Towards Bringing Parity in Pretraining Datasets for Low-resource Indian Languages

Kaushal Santosh Bhogale, Deovrat Mehendale, Tahir Javed, Devbrat Anuragi, Sakshi Joshi, Sai Sundaresan, Aparna Ananthanarayanan, Sharmistha Dey, Sathish Kumar Reddy G, Anusha Srinivasan, Abhigyan Raman, Pratyush Kumar, Mitesh M. Khapra

Published: 01 Jan 2025, Last Modified: 30 Jul 2025ICASSP 2025EveryoneRevisionsBibTeXCC BY-SA 4.0

Abstract: Lack of large-scale pretraining data for low resource languages from the Indian sub-continent, leads to their underrepresentation in existing massively multilingual models. In this work, we address this gap by proposing a framework to create large raw audio datasets for such under-represented languages by collating publicly accessible audio content. Leveraging this framework, we present MahaDhwani, a corpus comprising 279K hours of raw audio across 22 Indian languages.

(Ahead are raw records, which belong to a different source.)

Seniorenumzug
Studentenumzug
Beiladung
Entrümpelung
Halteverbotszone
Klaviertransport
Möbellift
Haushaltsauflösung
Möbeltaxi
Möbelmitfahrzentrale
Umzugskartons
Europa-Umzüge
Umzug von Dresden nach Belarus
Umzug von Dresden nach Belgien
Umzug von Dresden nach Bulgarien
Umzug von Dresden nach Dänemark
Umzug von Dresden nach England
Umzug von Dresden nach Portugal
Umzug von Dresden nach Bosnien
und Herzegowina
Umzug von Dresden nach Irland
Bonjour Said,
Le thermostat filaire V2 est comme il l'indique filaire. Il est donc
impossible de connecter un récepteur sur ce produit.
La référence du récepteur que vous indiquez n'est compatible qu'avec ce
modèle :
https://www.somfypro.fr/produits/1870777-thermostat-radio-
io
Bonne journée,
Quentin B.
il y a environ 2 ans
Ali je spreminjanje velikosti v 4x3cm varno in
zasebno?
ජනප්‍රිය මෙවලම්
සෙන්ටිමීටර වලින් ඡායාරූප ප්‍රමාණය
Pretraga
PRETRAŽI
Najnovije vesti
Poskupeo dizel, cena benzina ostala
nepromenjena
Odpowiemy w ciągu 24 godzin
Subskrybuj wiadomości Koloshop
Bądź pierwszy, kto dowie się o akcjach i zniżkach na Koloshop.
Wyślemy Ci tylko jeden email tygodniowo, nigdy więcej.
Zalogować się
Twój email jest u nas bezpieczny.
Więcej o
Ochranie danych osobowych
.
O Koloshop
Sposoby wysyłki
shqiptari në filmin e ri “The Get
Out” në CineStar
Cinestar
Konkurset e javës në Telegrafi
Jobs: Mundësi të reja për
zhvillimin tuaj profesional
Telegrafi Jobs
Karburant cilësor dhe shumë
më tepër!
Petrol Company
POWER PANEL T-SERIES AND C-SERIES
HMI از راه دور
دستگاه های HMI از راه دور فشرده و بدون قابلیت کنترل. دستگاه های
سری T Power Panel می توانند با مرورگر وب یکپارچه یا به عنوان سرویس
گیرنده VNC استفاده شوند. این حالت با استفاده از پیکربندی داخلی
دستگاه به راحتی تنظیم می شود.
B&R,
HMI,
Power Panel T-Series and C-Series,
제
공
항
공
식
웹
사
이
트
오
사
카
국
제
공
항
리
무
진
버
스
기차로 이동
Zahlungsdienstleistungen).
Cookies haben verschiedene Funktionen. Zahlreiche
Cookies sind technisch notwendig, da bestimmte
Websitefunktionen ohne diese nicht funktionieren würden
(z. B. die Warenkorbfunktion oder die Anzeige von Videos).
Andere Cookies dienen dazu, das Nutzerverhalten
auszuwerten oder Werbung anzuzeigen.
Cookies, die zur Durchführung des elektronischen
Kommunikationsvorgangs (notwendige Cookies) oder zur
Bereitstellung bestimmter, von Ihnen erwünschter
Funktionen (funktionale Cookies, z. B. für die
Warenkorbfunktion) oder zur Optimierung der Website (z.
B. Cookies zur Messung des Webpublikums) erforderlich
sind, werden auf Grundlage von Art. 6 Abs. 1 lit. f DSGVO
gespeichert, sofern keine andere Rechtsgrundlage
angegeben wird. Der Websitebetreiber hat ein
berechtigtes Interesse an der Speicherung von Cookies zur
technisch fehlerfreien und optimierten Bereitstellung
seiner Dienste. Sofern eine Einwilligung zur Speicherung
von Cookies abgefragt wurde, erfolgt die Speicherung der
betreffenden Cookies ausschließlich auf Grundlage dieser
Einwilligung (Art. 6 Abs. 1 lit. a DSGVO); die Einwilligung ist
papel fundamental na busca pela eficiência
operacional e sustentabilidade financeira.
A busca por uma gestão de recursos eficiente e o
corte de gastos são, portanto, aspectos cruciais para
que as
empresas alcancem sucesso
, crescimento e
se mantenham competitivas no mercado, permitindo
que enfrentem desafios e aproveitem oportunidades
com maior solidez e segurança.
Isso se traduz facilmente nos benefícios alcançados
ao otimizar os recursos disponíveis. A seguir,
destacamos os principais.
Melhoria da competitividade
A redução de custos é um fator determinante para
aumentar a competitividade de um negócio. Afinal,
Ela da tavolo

To test the utility of MahaDhwani, we pretrain a conformer style model, and then further finetune it to build a multilingual ASR model supporting the 22 languages. Using a hybrid multi-softmax decoder, we balance the benefit of shared parameters which enable crosslingual transfer, and the benefit of dedicated capacity for each language. Our evaluations on the IndicVoices benchmark show the benefits of pre-training, particularly in low-resource settings. We will open-source our framework, code and scripts to reproduce the dataset.